A aderência aos chamados meios alternativos para solução de controvérsias se mostra cada vez mais vantajosa à resolução de conflitos entre particulares e o Poder Público, especialmente no âmbito das contratações públicas.
E esse avanço decorre, principalmente, do impulso legal trazido com o advento da Lei de Arbitragem (Lei Nº 9.307/96), do Novo Código de Processo Civil (Lei Nº 13.105/2015), da Lei de Mediação (Lei Nº 13.140/2015) e das alterações à Lei de Introdução às Normas de Direito Brasileiro – LINDB (promovidas pela Lei nº 13.655/2018), além de posicionamentos doutrinários e entendimentos jurisprudenciais que já se consolidaram nesse sentido. Estes, especialmente influenciados pelo fenômeno da abertura do Estado ao consenso, que cuida da “superação da atividade do controle-sanção, arraigada no positivismo proposto por Kelsen”, com o alcance do processo administrativo ao protagonismo, permitindo que os instrumentos consensuais de controle se beneficiem desta mudança, “sendo factível nos dias atuais substituir o controle-sanção pelo controle consenso; o controle-repressão, pelo controle-impulso.”1
Partindo dessa premissa de controle estatal dialógico, ganham força, portanto, os meios alternativos para resolução de conflitos, que prezam, sobretudo, pela busca de uma solução consensual, mais célere e eficiente, e que atenda ao interesse de ambas as partes.

• [Conteúdo da listagem]
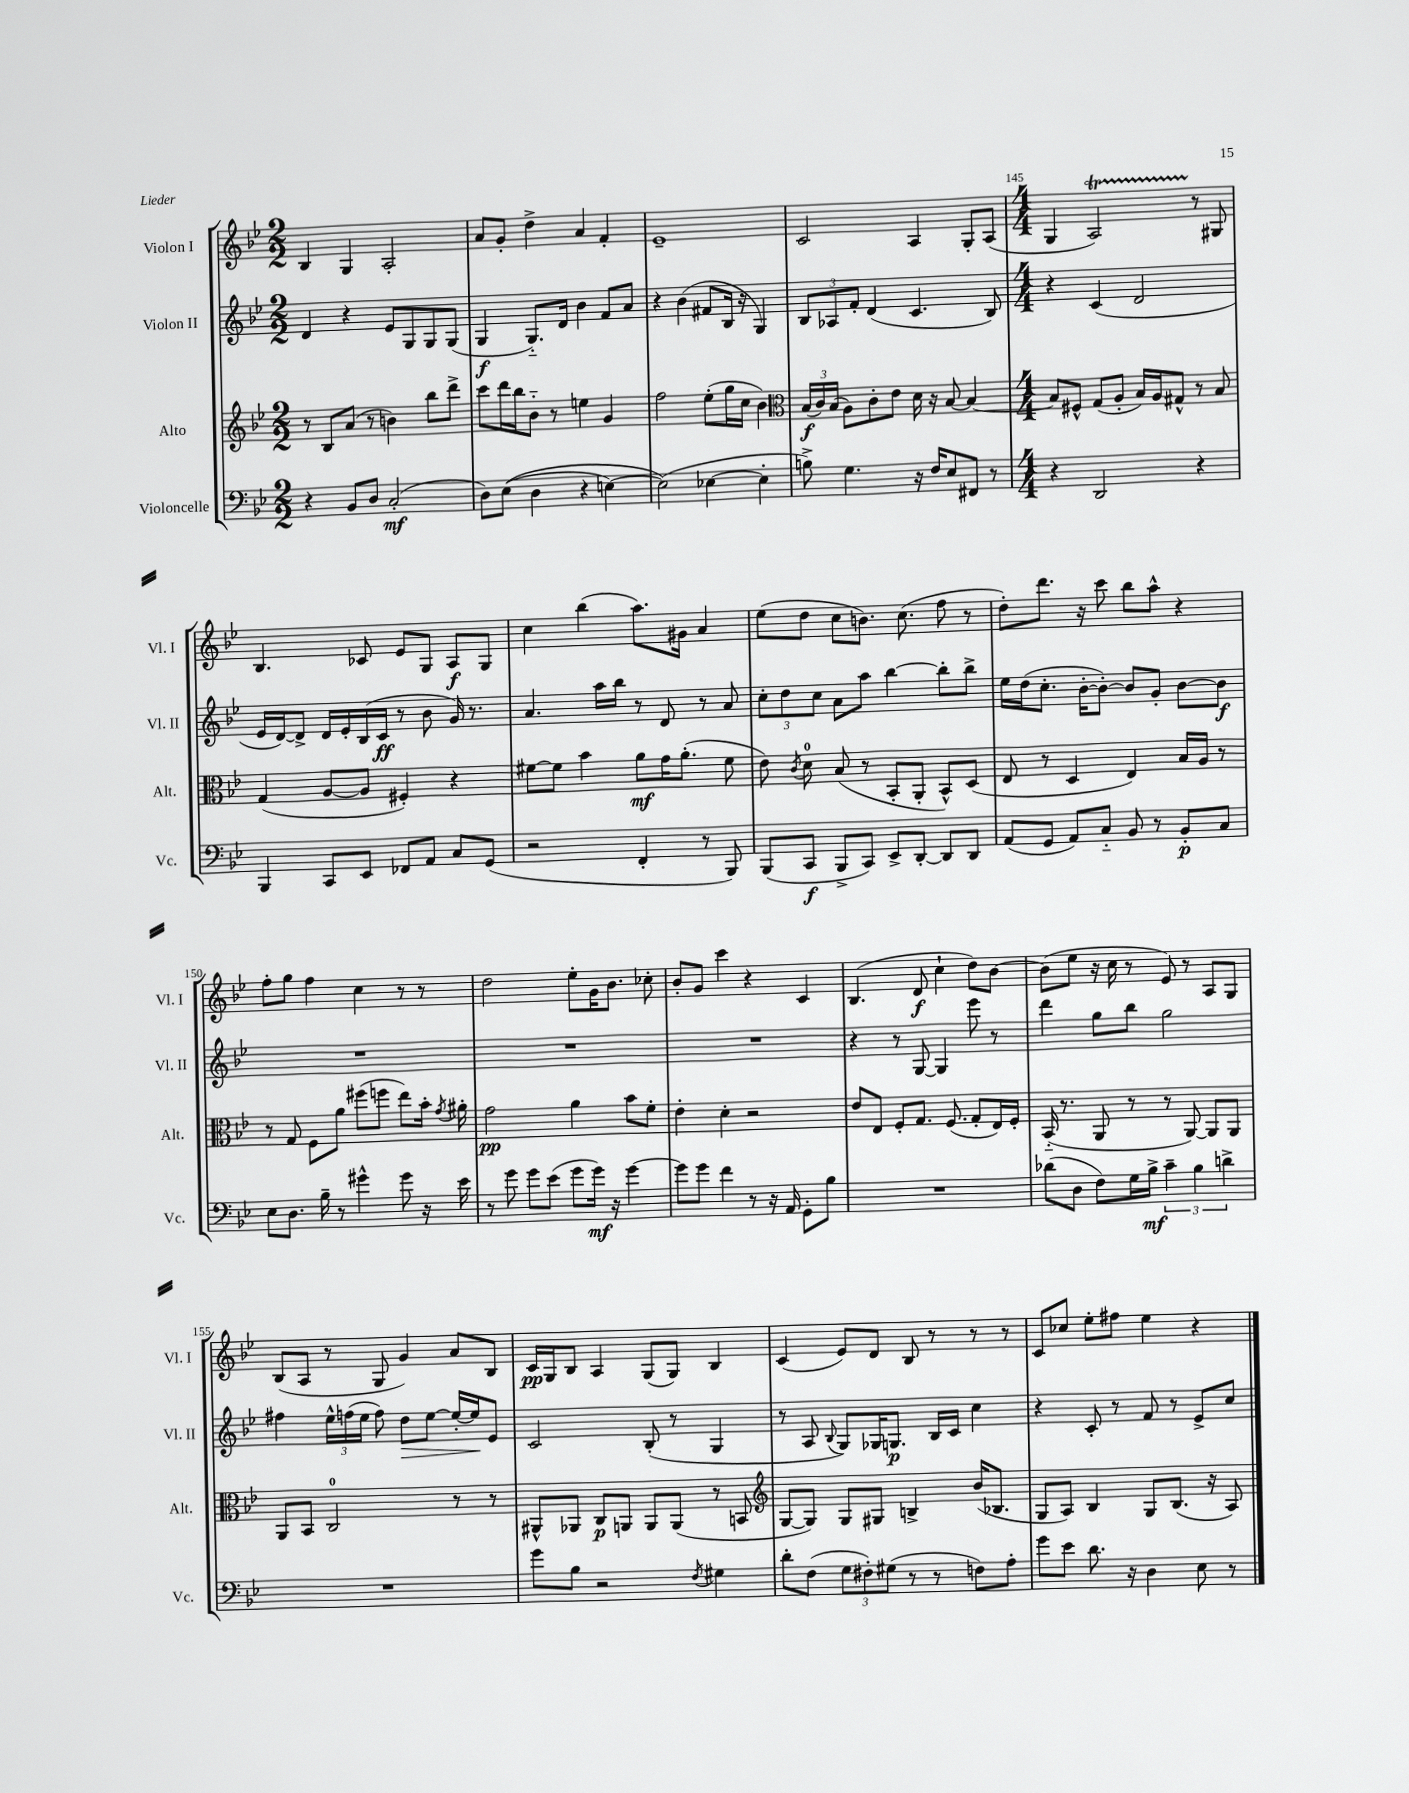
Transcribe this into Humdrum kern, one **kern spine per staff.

• [Tarefas propostas]
#1 De acordo com o trecho, qual lei promoveu as alterações à Lei de Introdução às Normas de Direito Brasileiro (LINDB)?
#2 Segundo o trecho, por que os meios alternativos para resolução de conflitos ganham força? Responda em uma a três frases.

• [Respostas completas]
#1 A Lei nº 13.655/2018.

#2 Eles ganham força a partir da premissa de um controle estatal dialógico. Essa premissa decorre da abertura do Estado ao consenso, que torna factível substituir o controle-sanção pelo controle consenso. Nesse contexto, esses meios prezam pela busca de uma solução consensual, mais célere e eficiente, que atenda ao interesse de ambas as partes.